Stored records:
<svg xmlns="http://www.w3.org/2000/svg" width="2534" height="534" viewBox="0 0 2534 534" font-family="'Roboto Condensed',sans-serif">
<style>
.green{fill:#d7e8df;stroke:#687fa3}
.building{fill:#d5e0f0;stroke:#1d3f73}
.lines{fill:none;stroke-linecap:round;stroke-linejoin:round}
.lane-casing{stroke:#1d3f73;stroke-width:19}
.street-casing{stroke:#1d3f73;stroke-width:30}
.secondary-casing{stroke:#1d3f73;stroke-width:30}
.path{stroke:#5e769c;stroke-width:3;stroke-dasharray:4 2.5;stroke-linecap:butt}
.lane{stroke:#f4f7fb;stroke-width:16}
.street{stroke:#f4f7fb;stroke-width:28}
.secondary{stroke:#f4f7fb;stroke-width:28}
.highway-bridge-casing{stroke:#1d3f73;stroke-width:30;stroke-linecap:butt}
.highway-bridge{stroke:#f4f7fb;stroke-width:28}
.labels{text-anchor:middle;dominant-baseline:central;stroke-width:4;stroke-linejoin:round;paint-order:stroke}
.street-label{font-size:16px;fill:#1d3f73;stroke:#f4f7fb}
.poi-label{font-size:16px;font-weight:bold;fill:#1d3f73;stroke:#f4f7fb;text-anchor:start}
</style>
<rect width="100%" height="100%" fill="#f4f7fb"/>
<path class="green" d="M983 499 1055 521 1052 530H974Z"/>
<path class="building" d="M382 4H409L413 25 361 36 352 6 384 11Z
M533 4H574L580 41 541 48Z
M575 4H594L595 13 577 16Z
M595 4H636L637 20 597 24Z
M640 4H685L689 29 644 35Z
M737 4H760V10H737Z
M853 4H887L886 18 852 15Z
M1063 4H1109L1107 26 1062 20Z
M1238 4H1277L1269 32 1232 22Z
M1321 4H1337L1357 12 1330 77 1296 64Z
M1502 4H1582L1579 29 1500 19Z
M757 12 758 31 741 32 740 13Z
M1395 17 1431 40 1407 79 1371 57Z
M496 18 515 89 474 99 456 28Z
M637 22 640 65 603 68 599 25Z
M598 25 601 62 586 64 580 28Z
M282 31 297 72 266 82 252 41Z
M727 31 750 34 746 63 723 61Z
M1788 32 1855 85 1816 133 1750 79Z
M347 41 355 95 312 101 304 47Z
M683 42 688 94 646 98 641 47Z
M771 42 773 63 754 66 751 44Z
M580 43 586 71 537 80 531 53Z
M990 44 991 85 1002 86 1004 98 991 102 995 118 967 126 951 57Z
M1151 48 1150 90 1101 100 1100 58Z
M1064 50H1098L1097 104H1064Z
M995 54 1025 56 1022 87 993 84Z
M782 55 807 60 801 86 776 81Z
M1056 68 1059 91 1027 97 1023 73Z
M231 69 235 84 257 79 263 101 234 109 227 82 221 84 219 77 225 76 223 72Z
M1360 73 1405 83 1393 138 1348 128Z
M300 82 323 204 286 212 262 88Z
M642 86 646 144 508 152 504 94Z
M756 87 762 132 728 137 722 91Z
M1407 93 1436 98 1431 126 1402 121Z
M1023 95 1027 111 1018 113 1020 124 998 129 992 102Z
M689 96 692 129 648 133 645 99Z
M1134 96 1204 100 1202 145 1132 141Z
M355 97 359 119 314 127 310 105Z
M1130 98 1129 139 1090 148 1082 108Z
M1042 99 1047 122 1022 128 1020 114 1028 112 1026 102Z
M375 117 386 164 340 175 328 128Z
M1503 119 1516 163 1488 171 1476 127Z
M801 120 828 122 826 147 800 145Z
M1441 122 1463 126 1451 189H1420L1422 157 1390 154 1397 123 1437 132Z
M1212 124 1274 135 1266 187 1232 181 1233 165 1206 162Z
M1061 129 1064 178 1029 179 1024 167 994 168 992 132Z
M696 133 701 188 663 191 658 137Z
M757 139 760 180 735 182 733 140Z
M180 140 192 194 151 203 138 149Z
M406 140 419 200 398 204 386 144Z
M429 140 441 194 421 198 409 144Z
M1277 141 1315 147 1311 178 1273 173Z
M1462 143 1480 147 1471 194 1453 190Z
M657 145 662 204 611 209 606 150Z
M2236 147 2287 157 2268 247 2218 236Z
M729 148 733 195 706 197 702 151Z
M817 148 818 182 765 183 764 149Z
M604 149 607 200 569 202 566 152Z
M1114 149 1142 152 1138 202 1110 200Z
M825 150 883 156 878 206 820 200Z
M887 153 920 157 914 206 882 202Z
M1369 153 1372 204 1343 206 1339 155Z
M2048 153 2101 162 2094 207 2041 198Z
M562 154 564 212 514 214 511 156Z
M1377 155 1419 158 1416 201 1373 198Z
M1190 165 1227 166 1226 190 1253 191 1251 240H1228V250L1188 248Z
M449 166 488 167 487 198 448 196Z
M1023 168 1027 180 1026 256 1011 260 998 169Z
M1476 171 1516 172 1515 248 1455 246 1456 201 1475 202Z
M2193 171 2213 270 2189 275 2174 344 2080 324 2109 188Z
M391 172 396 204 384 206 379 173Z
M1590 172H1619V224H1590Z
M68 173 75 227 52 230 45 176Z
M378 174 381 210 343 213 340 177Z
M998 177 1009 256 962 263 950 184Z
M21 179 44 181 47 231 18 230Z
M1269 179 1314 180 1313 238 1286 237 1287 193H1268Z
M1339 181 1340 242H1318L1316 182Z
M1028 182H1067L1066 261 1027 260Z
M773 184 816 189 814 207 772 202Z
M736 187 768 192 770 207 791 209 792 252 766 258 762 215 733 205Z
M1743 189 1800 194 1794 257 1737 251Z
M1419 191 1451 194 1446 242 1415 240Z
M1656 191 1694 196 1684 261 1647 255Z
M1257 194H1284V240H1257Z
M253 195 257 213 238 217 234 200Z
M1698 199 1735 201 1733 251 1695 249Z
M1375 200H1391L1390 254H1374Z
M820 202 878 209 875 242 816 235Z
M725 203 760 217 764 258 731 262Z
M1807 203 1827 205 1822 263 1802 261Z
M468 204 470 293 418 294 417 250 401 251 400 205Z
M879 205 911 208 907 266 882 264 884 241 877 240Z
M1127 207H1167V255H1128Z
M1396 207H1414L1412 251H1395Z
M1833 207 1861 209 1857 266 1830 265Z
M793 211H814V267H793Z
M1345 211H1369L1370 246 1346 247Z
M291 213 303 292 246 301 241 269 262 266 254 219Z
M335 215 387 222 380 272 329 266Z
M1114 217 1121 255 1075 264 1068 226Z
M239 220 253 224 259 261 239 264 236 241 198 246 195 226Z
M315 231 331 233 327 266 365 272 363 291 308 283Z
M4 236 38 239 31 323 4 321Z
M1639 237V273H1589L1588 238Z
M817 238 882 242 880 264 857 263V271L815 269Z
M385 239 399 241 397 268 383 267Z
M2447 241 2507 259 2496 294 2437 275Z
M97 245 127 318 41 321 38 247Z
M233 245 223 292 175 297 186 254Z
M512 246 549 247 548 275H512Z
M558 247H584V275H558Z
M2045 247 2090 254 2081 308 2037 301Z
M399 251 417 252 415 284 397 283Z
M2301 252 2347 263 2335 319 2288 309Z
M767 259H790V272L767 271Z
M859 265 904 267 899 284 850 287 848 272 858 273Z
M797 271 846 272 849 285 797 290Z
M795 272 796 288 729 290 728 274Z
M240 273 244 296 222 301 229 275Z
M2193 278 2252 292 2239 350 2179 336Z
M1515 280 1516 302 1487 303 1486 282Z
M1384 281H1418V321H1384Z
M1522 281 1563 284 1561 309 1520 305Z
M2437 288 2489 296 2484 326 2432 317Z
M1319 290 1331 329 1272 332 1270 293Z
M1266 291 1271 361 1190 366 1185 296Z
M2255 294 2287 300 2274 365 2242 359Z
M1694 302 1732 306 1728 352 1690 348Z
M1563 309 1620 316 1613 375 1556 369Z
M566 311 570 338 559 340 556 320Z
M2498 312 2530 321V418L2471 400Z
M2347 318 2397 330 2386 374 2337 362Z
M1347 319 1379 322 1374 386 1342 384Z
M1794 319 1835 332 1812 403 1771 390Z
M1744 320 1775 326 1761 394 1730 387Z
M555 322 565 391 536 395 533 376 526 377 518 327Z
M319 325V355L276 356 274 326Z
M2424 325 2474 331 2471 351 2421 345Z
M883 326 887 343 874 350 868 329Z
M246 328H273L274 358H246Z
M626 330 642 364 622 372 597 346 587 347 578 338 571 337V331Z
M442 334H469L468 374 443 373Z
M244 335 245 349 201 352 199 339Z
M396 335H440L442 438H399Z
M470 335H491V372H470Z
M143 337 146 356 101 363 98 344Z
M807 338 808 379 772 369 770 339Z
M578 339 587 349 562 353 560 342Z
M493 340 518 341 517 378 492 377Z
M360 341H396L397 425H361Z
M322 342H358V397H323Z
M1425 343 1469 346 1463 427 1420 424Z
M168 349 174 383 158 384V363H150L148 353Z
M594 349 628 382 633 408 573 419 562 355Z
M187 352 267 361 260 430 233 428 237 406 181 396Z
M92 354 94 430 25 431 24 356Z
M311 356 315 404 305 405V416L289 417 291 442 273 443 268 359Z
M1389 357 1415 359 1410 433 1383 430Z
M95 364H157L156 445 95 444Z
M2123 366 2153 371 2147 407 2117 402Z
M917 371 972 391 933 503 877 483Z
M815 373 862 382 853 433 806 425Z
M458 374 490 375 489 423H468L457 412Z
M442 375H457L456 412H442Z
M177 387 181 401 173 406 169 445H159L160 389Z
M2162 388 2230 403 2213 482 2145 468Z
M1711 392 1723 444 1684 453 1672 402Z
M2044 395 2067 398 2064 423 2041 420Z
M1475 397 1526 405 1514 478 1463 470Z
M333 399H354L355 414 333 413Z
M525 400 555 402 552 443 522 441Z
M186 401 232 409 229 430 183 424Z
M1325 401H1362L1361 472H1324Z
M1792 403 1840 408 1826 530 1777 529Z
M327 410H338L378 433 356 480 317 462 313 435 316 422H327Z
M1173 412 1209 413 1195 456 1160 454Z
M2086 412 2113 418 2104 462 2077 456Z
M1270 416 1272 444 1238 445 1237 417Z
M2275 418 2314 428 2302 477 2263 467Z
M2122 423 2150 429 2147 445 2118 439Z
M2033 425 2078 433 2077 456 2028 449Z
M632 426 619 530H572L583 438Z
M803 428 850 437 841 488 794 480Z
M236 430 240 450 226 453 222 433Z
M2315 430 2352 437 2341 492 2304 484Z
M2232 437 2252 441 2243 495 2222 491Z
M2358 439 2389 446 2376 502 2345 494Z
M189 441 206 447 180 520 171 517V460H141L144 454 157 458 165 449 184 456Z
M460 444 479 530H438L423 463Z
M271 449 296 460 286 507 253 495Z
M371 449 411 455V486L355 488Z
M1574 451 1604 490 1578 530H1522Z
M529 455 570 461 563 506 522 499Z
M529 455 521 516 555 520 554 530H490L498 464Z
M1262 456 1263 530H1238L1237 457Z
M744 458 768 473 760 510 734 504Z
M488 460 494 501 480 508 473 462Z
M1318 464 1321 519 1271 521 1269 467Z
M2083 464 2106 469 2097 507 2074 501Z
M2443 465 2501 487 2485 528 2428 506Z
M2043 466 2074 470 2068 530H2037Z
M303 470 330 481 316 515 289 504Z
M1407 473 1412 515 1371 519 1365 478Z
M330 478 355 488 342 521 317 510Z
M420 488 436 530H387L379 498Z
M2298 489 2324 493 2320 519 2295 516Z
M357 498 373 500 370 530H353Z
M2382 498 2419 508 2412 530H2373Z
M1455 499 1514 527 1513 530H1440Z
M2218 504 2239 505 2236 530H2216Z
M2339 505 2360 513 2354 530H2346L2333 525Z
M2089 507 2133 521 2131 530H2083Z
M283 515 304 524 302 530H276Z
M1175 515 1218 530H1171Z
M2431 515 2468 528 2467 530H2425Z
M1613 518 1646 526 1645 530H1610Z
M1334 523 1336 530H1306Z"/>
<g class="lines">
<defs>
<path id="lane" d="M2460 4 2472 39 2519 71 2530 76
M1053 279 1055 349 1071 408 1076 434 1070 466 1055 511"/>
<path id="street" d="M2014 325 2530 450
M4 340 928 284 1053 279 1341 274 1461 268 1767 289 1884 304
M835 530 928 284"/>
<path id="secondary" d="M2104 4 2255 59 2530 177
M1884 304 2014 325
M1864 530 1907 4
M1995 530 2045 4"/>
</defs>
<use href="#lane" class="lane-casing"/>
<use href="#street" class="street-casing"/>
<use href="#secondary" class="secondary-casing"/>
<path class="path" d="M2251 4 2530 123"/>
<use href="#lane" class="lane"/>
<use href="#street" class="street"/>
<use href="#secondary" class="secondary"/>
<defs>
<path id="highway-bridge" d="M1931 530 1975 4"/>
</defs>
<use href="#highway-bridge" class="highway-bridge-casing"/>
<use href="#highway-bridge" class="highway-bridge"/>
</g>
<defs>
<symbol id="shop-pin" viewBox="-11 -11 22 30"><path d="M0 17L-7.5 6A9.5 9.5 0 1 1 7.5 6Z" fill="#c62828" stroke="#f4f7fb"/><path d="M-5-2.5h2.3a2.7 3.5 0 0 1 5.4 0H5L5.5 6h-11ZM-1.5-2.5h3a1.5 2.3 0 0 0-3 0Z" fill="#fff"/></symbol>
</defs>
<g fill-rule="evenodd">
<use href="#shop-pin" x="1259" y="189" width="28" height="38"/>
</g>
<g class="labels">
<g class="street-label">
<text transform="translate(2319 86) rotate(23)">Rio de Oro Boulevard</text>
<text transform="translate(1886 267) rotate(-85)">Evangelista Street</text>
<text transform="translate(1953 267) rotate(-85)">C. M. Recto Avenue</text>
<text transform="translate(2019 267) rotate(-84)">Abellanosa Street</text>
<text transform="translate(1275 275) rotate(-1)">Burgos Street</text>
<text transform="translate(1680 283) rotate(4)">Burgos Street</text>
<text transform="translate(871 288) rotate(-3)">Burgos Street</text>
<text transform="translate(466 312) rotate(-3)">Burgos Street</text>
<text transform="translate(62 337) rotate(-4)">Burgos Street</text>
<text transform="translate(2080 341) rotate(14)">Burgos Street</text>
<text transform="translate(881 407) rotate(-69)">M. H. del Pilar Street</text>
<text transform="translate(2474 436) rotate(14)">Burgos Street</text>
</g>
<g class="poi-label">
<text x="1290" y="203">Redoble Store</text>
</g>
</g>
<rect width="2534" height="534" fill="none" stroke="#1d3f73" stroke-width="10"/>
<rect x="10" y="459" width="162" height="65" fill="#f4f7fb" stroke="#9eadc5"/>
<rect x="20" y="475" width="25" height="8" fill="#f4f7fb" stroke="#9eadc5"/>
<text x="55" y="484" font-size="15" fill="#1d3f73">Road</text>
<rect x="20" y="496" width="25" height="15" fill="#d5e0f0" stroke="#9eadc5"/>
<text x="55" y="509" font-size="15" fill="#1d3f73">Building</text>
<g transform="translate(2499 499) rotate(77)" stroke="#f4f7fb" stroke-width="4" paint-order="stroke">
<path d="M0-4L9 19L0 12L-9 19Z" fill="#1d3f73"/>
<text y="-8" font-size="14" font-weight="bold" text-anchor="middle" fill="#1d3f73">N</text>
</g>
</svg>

*Action item*
Bring together every line in the entries that holds the string "lines".

*Written reply*
.lines{fill:none;stroke-linecap:round;stroke-linejoin:round}
<g class="lines">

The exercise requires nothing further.